== Work instructions ==
Every line of the data below that holds the string "knee" needs to be reported.

== Available data ==
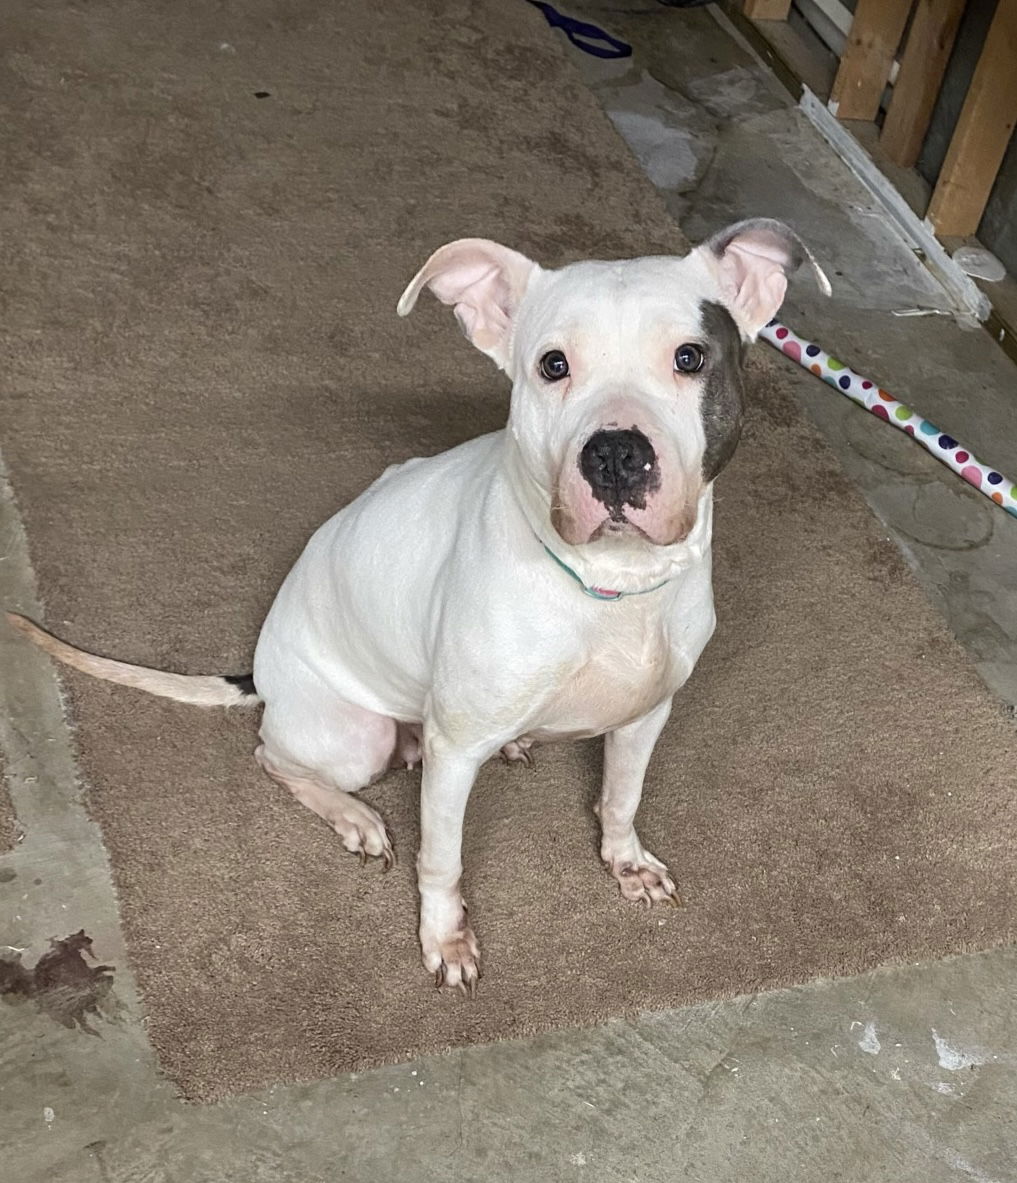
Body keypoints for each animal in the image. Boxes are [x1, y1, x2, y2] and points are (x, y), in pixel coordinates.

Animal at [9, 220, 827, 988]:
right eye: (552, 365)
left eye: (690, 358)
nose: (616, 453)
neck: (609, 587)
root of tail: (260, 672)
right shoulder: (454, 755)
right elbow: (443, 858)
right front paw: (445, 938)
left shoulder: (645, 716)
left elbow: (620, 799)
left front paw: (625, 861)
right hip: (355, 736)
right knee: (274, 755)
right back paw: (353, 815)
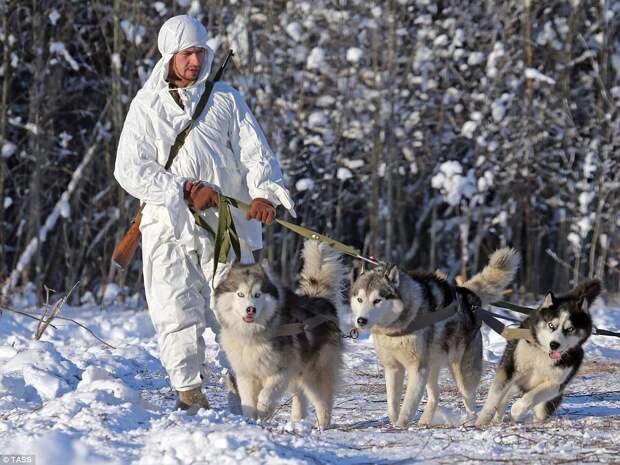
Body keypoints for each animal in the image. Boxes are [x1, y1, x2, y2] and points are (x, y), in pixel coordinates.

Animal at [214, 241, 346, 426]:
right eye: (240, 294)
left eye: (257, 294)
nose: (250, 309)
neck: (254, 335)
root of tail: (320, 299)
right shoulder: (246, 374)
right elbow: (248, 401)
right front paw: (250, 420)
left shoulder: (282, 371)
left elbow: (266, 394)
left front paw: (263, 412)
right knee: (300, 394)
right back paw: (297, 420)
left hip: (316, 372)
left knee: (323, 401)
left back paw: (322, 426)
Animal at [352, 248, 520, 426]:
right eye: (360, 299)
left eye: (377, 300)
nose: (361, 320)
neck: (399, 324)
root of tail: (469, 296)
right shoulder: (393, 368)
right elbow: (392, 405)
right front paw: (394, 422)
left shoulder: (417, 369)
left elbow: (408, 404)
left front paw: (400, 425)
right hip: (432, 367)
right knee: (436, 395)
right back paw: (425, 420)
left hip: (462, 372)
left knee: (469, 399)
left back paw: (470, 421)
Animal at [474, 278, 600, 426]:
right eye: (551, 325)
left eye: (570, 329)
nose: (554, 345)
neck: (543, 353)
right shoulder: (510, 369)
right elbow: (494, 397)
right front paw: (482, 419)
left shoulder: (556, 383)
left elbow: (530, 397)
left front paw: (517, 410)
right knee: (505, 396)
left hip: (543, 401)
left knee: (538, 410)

== Answer ==
right knee: (274, 755)
right knee: (300, 394)
left knee: (323, 401)
right knee: (436, 395)
left knee: (469, 399)
right knee: (505, 396)
left knee: (538, 410)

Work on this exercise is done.